When the males finish weaning the chicks, they are put into the other darkening flight and given the same treatment except that I have found it best to give them a little tonic seed and a little egg food every day. About one ounce egg cup full of the two mixed together for each ten birds is enough. Once each week the cages are washed and sterilized, as are all my cages, and at this time every one of these birds is inspected closely. I note the amount of weight lost and the growth of new feathers. As soon as each bird is moulting well, and the abdomen has lost its fat, it is placed in the second flight, males in one, females in another. In this second flight the amount of egg food and tonic seed is increased two or three times and the eating day lengthened in order to keep the birds in good condition and provide them with the necessary food elements to make their new coat; but great caution is exercised in order to see that no bird is too greatly reduced on the one hand and that none come back into breeding condition on the other. Any hen that goes into a very violent moult and is evidently not getting enough food in this second flight to carry her over is put into the young hens' flight. Any hen that exhibits signs of breeding condition while in flight number two is put back into flight number one at once. The same treatment is given to the cocks. None of the cocks is returned to the singing cages until the moult is over.
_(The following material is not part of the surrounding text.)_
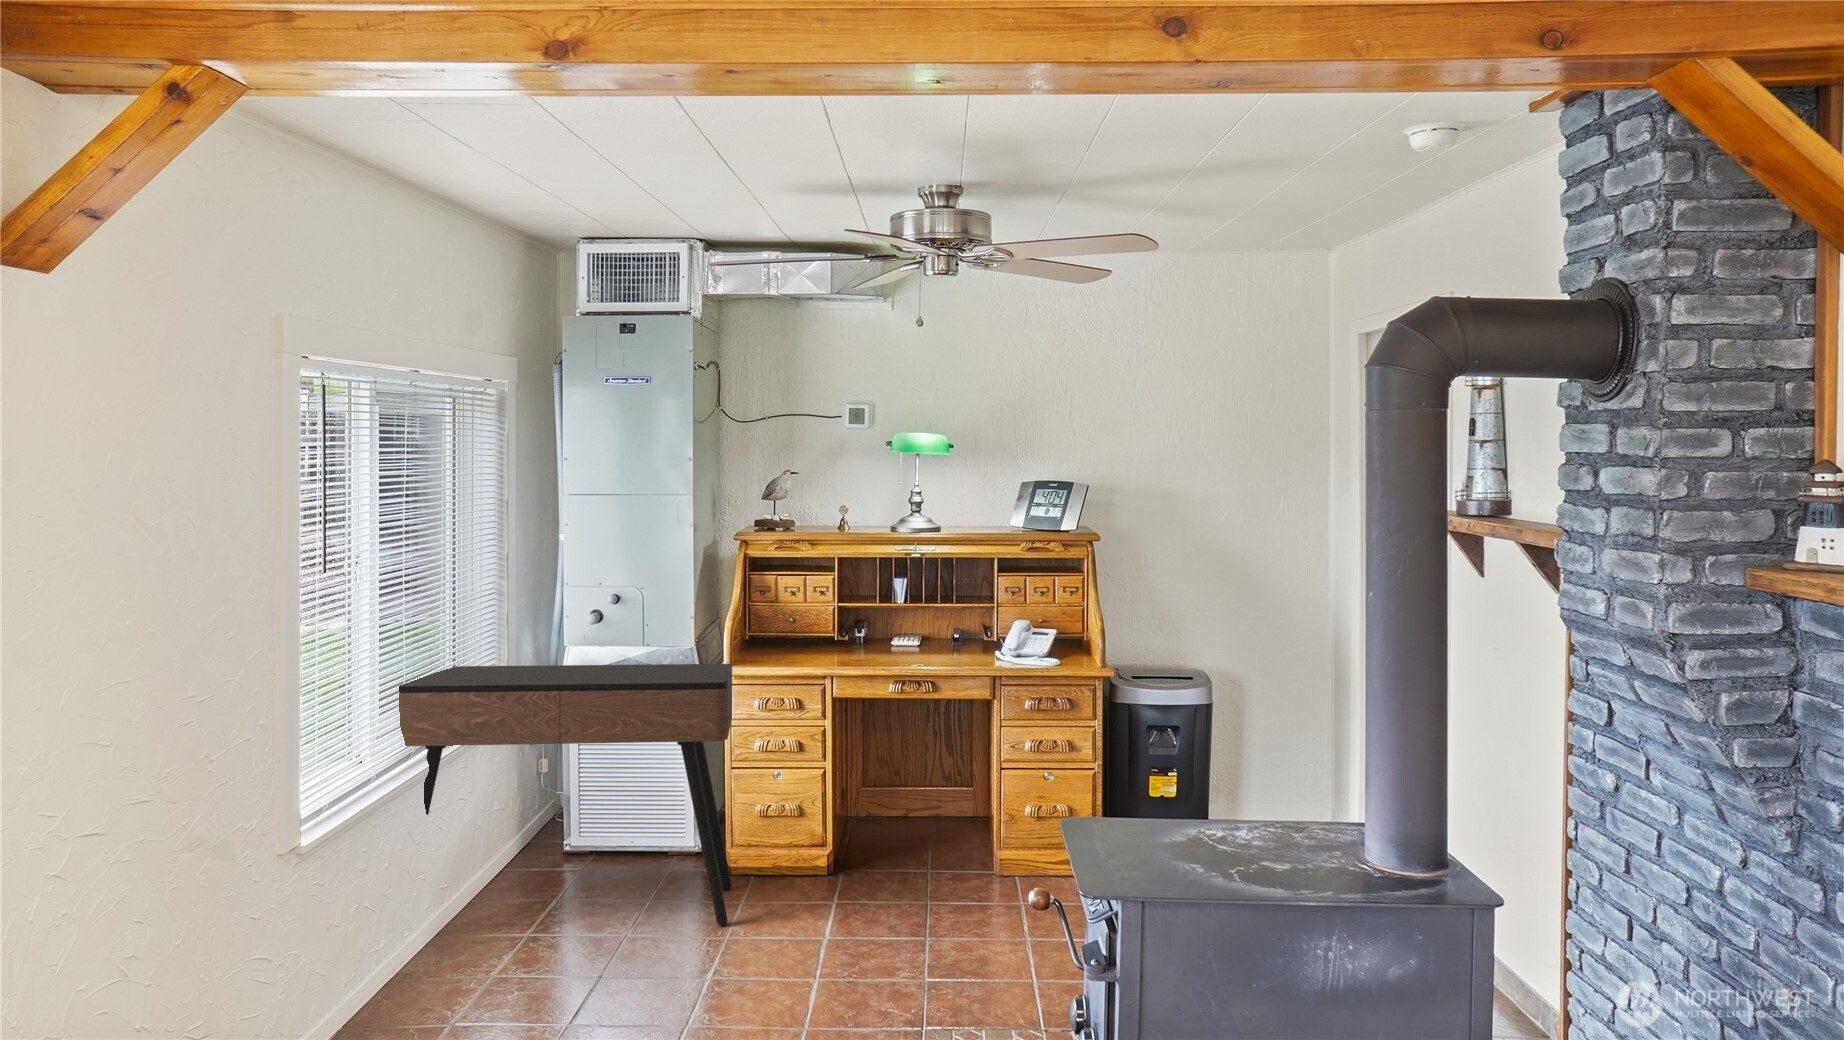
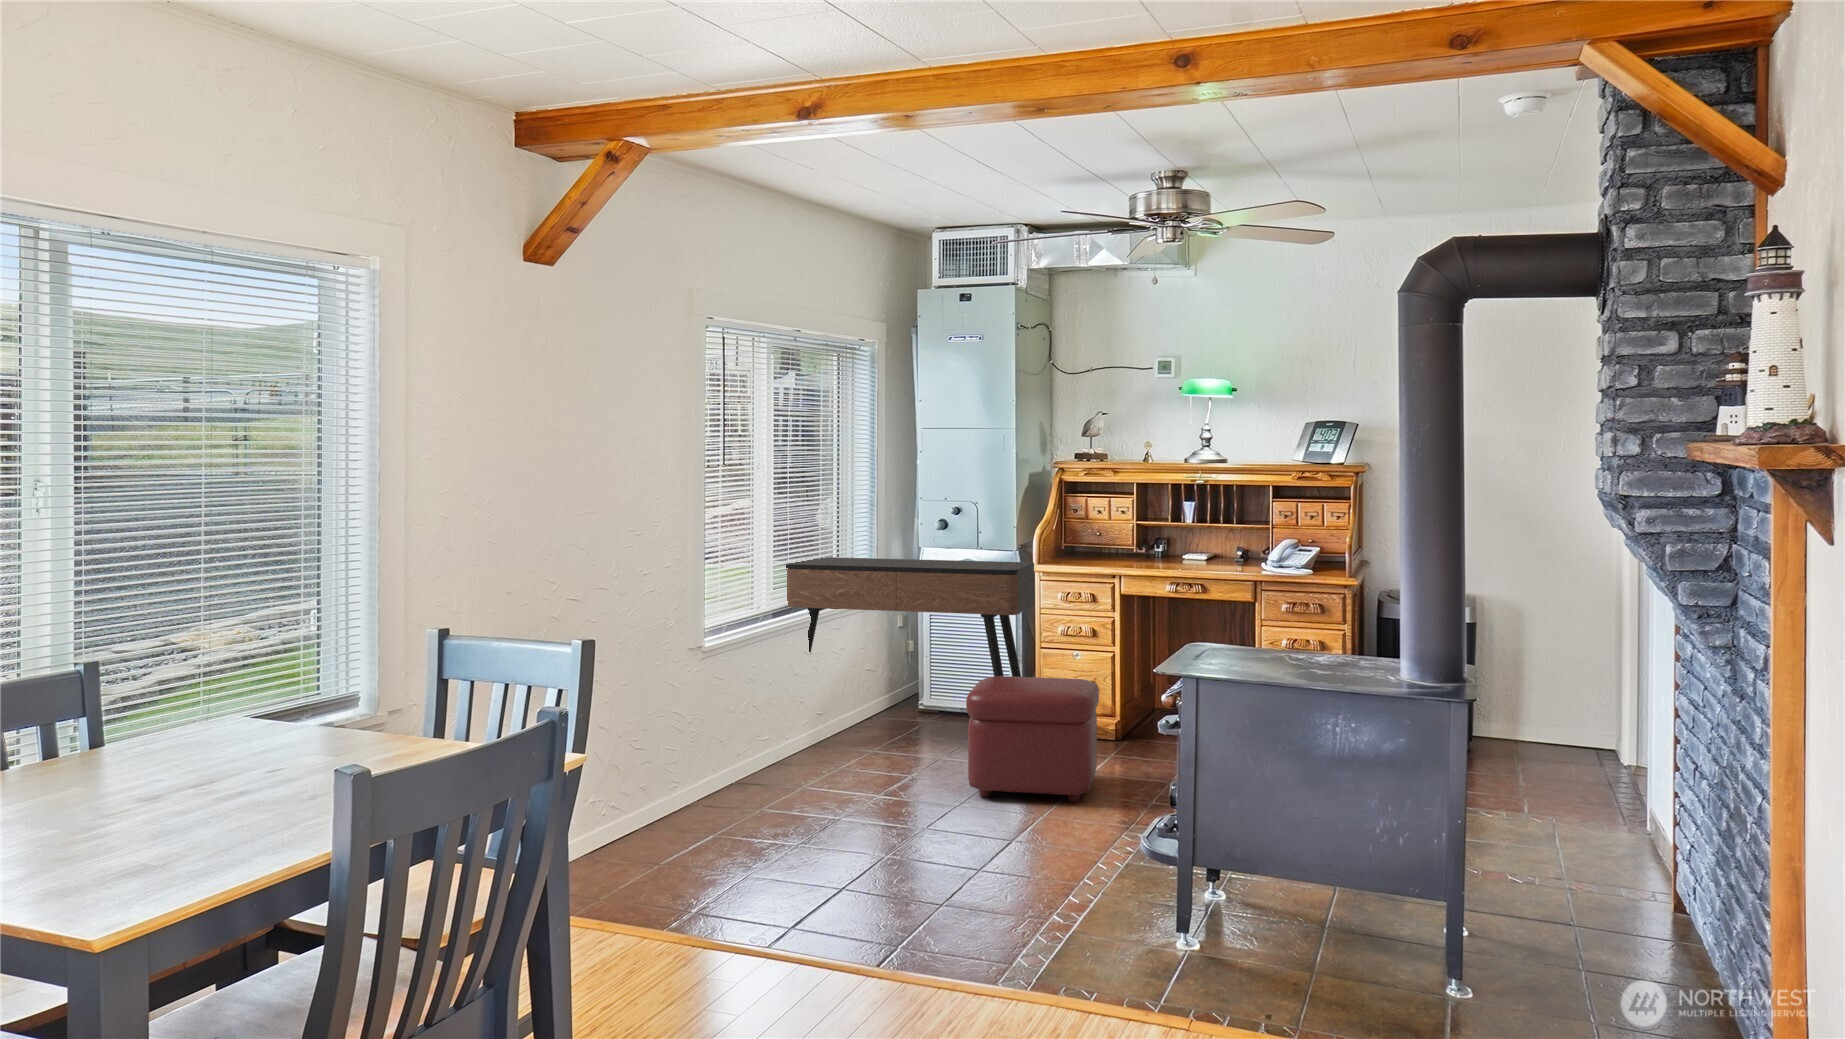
ottoman: none [692,825,865,1008] -> present [966,676,1099,802]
By the use of the method for the last two years I have had but one hen "stuck in moult" and have not had a single male stop singing during the moult or fail to feather perfectly. Not one bird has been lost during moult in that time. As the males complete their moult they are returned to the singing cages and as the females, both old and young, complete the moult they are put into their winter flight and provided with their winter diet, which is seed, green food, and egg with tonic seed twice each week. The eating day of the females is limited to about 7 or 8 hours out of the 24 during the entire winter. Hens wintered by this method do not come into breeding condition in January. Some of them may not be ready to breed until April; but when they are ready, there are no dead babies in the nests, for the hens are in perfect condition themselves and can produce perfect chicks and give them perfect care. One infrequent cause of baldness in canaries, which may be mentioned here for the sake of completeness, is a skin disease due to infection with a pathogenic mould (fungus) that is very closely related to ring-worm in human beings.

Taken from the book "Diseases of Canaries" by Robert Stroud.